Passage provided ::
Your plugin file or module must define a register_plugin method with the following signature:

def register_plugin(plugin_registry):
    pass

The plugin_registry that is passed in has a number of methods that allow for registering the plugin with Raster Vision. This is the method that is called on startup of Raster Vision for any plugin configured in the configuration file. See the Plugin Registry API reference for more information on registration methods.

Configuring Raster Vision to use your Plugins

Raster Vision searches for register_plugin methods in all the files and modules listed in the Raster Vision configuration. See documentation on the PLUGINS section of the configuration for more info on how to set this up.

Plugins in remote environments

In order for plugins to work with any ExperimentRunners that execute commands remotely, the configured files or modules will have to be available to the remote machines. For example, if you are using AWS Batch, then your plugin cannot be something that is only stored on your local machine. In that case, you could store the file in S3 or in a repository that the instances will have access to through HTTP, or you can ensure that the module containing the plugin is also installed in the remote runner environment (e.g. by baking a Docker container based on the Raster Vision container that has your plugins installed, and setting up the AWS Batch job definition to use that container).

Command configurations contain the paths and module names of the plugins they use. This way, the remote environment knows what plugins to load in order to successfully run the commands.

Example Plugin

# easy_evaluator.py

from copy import deepcopy

import rastervision as rv
from rastervision.evaluation import (Evaluator, EvaluatorConfig,
                                     EvaluatorConfigBuilder)
from rastervision.protos.evaluator_pb2 import EvaluatorConfig as EvaluatorConfigMsg

EASY_EVALUATOR = 'EASY_EVALUATOR'


class EasyEvaluator(Evaluator):
    def __init__(self, message):
        self.message

    def process(self, scenes, tmp_dir):
        print(self.message)


class EasyEvaluatorConfig(EvaluatorConfig):
    def __init__(self, message):
        super().__init__(EASY_EVALUATOR)

    def to_proto(self):
        msg = EvaluatorConfigMsg(
            evaluator_type=self.evaluator_type, custom_config={ "message": self.message })
        return msg

    def create_evaluator(self):
        return NoopEvaluator(self.message)

    def update_for_command(self, command_type, experiment_config, context=[]):
        return (self, rv.core.CommandIODefinition())


class NoopEvaluatorConfigBuilder(EvaluatorConfigBuilder):
    def __init__(self, prev=None):
        self.config = {}
        if prev:
            self.config = {
                'message': prev.message
            }

        super().__init__(EasyEvaluatorConfig, {})

    def from_proto(self, msg):
        return self.with_message(msg.custom_config.get("message"))

    def with_message(self, message):
        b = deepcopy(self)
        b.config['message'] = message
        return b


def register_plugin(plugin_registry):
    plugin_registry.register_config_builder(rv.EVALUATOR, NOOP_EVALUATOR,
                                            NoopEvaluatorConfigBuilder)

Task 1 ::
Show every row that contains the string "large", matching case exactly.
The plugin documentation and the rows have nothing to do with each other.

Data excerpts ::
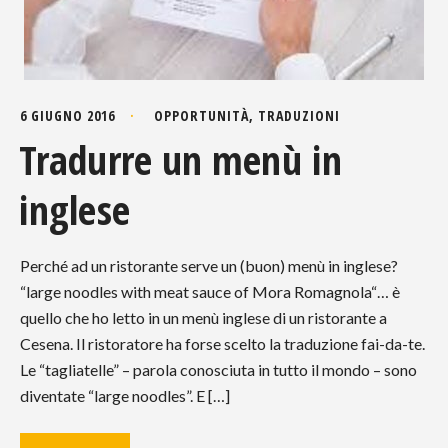
6 GIUGNO 2016
OPPORTUNITÀ
,
TRADUZIONI
Tradurre un menù in
inglese
Perché ad un ristorante serve un (buon) menù in inglese?
“large noodles with meat sauce of Mora Romagnola“… è
quello che ho letto in un menù inglese di un ristorante a
Cesena. Il ristoratore ha forse scelto la traduzione fai-da-te.
Le “tagliatelle” – parola conosciuta in tutto il mondo – sono
diventate “large noodles”. E […]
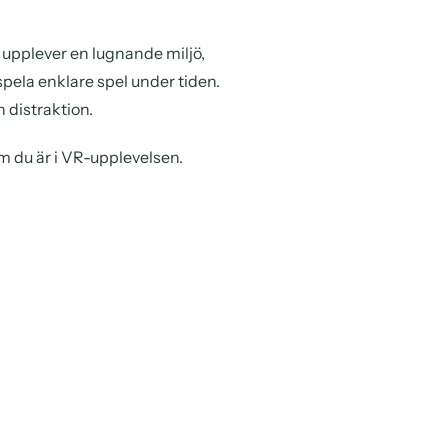
upplever en lugnande miljö,
spela enklare spel under tiden.
h distraktion.
 du är i VR-upplevelsen.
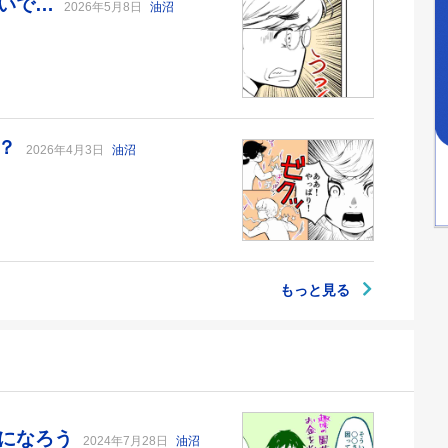
せいで…
2026年5月8日
油沼
！？
2026年4月3日
油沼
もっと見る
師になろう
2024年7月28日
油沼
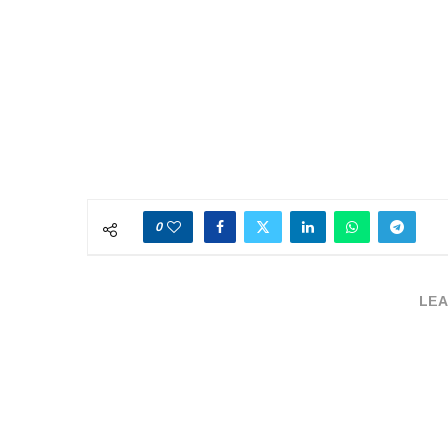
0
LEA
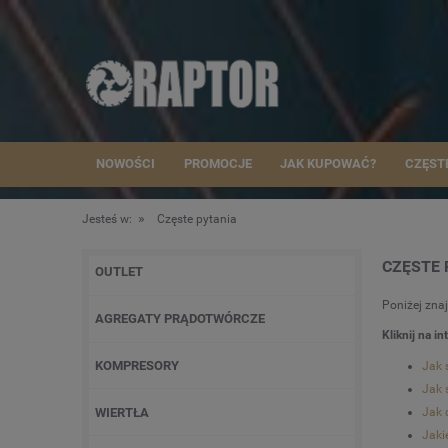
NOWOŚCI
PROMOCJE
JAK KUPOWAĆ?
CZĘST
»
Jesteś w:
Częste pytania
CZĘSTE 
OUTLET
Poniżej zna
AGREGATY PRĄDOTWÓRCZE
Kliknij na i
KOMPRESORY
Jak 
Jak 
WIERTŁA
Jak 
Jaki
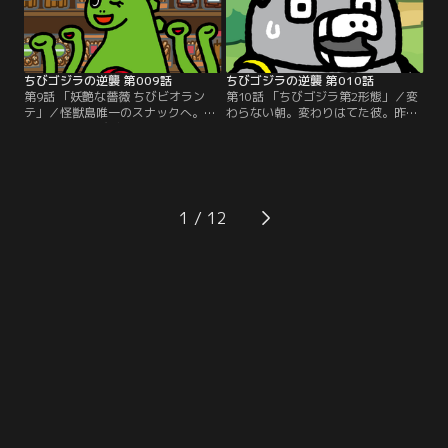
ちびゴジラの逆襲 第009話
ちびゴジラの逆襲 第010話
第9話 「妖艶な薔薇 ちびビオラン
第10話 「ちびゴジラ第2形態」／変
テ」／怪獣島唯一のスナックへ。み
わらない朝。変わりはてた彼。昨日
んなの姉御ちびビオランテ。彼女は
までとは、色、形、思考、全てが異
あらゆる悩み相談を解決していく
なる。ちびメカゴジラが見たものと
が…。これは、おかきと逆襲の物語-
は…。これは、変態と逆襲の物語-
-。
-。
1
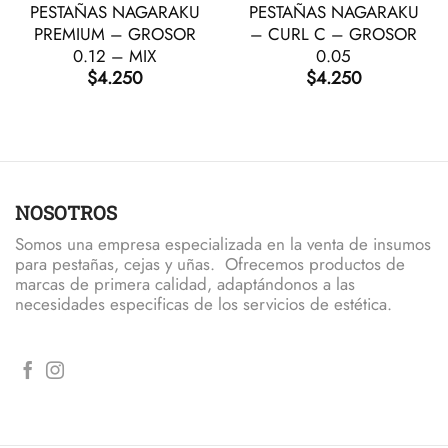
PESTAÑAS NAGARAKU
PESTAÑAS NAGARAKU
PREMIUM – GROSOR
– CURL C – GROSOR
0.12 – MIX
0.05
$
4.250
$
4.250
NOSOTROS
Somos una empresa especializada en la venta de insumos
para pestañas, cejas y uñas. Ofrecemos productos de
marcas de primera calidad, adaptándonos a las
necesidades especificas de los servicios de estética.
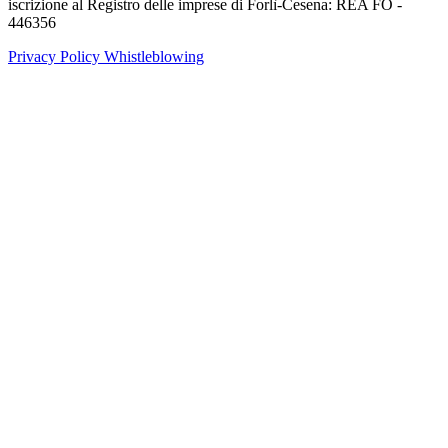
iscrizione al Registro delle imprese di Forlì-Cesena: REA FO -
446356
Privacy Policy
Whistleblowing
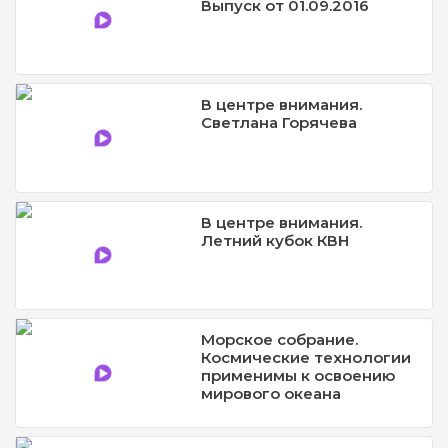
Выпуск от 01.09.2016
В центре внимания.
Светлана Горячева
В центре внимания.
Летний кубок КВН
Морское собрание.
Космические технологии
применимы к освоению
мирового океана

Task 2 ::
Reproduce the part of the plugin documentation starting with "import rastervision as" and going on through "print(self.message)".

Problem solution 1 ::
“large noodles with meat sauce of Mora Romagnola“… è
diventate “large noodles”. E […]

Problem solution 2 ::
import rastervision as rv
from rastervision.evaluation import (Evaluator, EvaluatorConfig,
                                     EvaluatorConfigBuilder)
from rastervision.protos.evaluator_pb2 import EvaluatorConfig as EvaluatorConfigMsg

EASY_EVALUATOR = 'EASY_EVALUATOR'


class EasyEvaluator(Evaluator):
    def __init__(self, message):
        self.message

    def process(self, scenes, tmp_dir):
        print(self.message)